Il est devenu presque impossible d’enquêter librement. Les témoignages que nous avons recueillis proviennent de survivants réfugiés dans des pays voisins, de membres de la société civile en exil, et de rapports confidentiels internes aux agences humanitaires. Tous décrivent une stratégie de terreur planifiée, visant à faire fuir les populations peules de zones stratégiques.
Le mobile réel ne serait donc pas uniquement sécuritaire. Il serait aussi territorial. Certains hauts responsables militaires voient dans l’exode des Peuls une opportunité de redistribution foncière au profit de communautés alliées au régime. Une sorte de purification ethnique aux relents économiques, où la terre devient un butin de guerre.
Les racines de la haine
La haine anti-peule n’est pas née hier. Elle plonge ses racines dans une méfiance séculaire entre populations sédentaires et nomades, exacerbée par la raréfaction des ressources et les conflits d’usage du sol. Mais depuis l’émergence des groupes jihadistes dans la région, ce ressentiment ancien a muté en machine de mort.
Certes, des éléments peuls ont été enrôlés par des katibas affiliées à Al-Qaïda ou à l’État islamique. Mais réduire toute une communauté à ses extrêmes, c’est appliquer une justice tribale, une logique de vengeance aveugle qui ne fait qu’alimenter le cycle infernal de la violence.

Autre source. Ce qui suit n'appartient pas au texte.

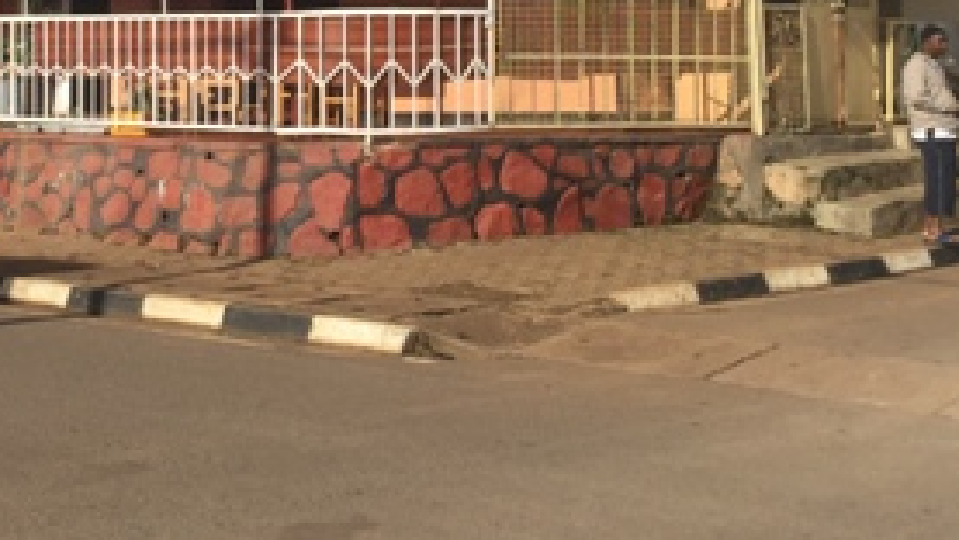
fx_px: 1857
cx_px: 235
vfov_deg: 16.3
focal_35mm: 73
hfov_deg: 28.5
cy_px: 28
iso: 32
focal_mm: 4.15
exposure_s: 1/2639
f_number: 2.2
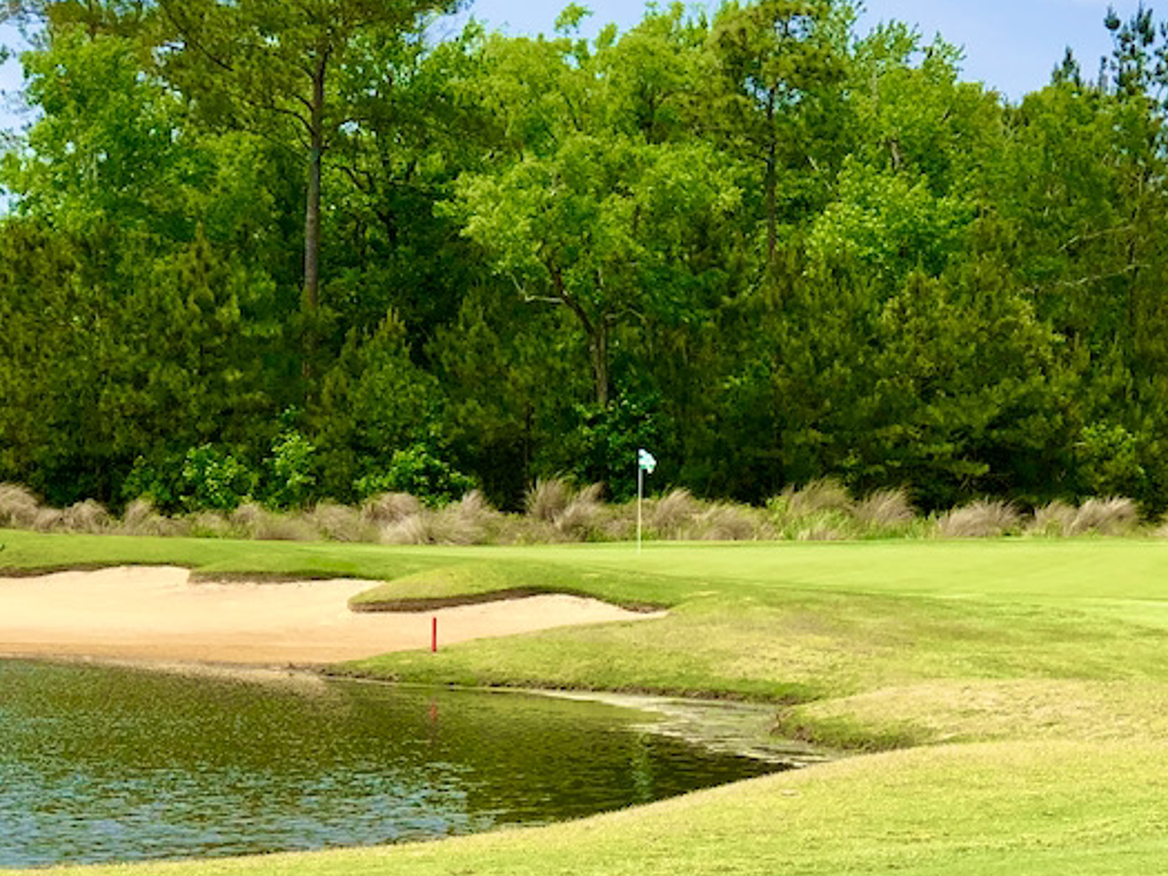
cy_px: 856
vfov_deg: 10.6
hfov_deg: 14.2
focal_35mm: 139
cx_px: 819
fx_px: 4691
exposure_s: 1/666
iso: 20
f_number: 2.8
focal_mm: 6.6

Pour chaque massacre commis par les forces régulières ou leurs supplétifs, les groupes jihadistes recrutent plus facilement. Ils se posent alors en défenseurs des Peuls, exploitant leur détresse pour renforcer leur emprise. Ainsi se referme le piège d’une guerre asymétrique dans laquelle l’État perd à chaque étape un peu plus de son âme.
Le silence complice de la communauté internationale
Face à ces dérives, la réaction internationale oscille entre silence diplomatique et indignation molle. Les chancelleries, préoccupées par la lutte antiterroriste, ferment souvent les yeux sur les abus commis par leurs "partenaires" militaires. Certains États, pourtant signataires de conventions internationales sur les droits humains, continuent de fournir un appui logistique et stratégique à la junte, sans exiger de contreparties en matière de droits fondamentaux.

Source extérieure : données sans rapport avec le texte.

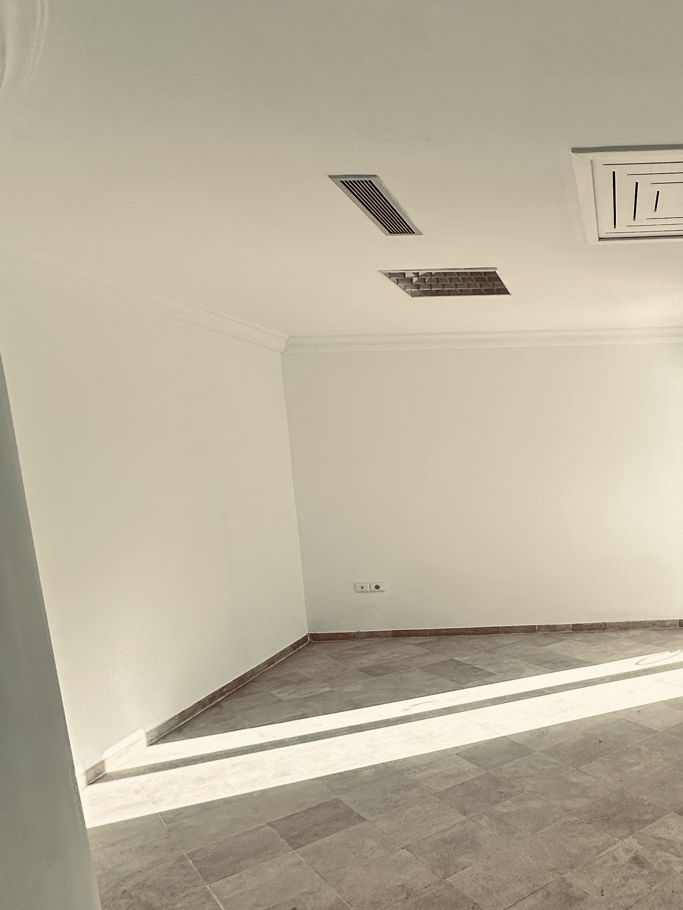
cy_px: 567
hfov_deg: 46.0
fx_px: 710
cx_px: 625
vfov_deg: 64.4
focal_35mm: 27
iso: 40
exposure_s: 1/384
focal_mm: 2.22
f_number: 2.2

Les organismes multilatéraux, eux, sont prisonniers d’un double discours : ils condamnent mollement les exactions, tout en continuant à financer des programmes humanitaires censés réparer les conséquences des politiques qu’ils cautionnent. Cette hypocrisie contribue à banaliser l’inacceptable.
Vers quel avenir ?
La situation actuelle n’est pas seulement une tragédie humaine ; elle est aussi un symptôme de l’effondrement moral de l’État sahélien. L’armée, censée incarner l’unité et la protection des citoyens, est désormais perçue comme une force d’occupation dans certaines régions. La défiance atteint des sommets. Des pans entiers de la population se sentent abandonnés, voire persécutés par leurs propres institutions.

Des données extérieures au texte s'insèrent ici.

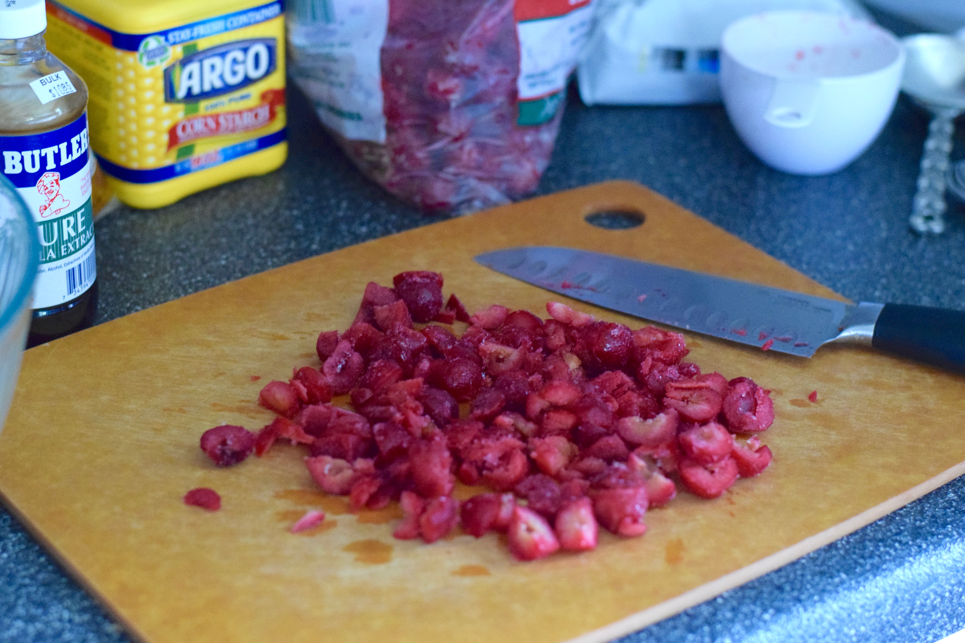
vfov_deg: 18.2
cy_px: 322
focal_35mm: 75
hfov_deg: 27.0
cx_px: 482
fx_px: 2010
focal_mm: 50
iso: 4000
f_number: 1.8
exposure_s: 1/60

Sortir de cette spirale impose un sursaut, un réveil des consciences. Il ne saurait y avoir de paix durable sans justice. Il ne saurait y avoir de lutte efficace contre le terrorisme sans une restauration du lien de confiance entre l’État et ses citoyens. Il ne saurait y avoir d’avenir pour ce pays si ses dirigeants persistent à confondre ordre militaire et légitimité politique.
Aujourd’hui, dans les recoins oubliés du Sahel, ce n’est pas seulement la communauté peule qui est en danger. C’est l’idée même de nation, fondée sur le droit, l’égalité et la dignité humaine.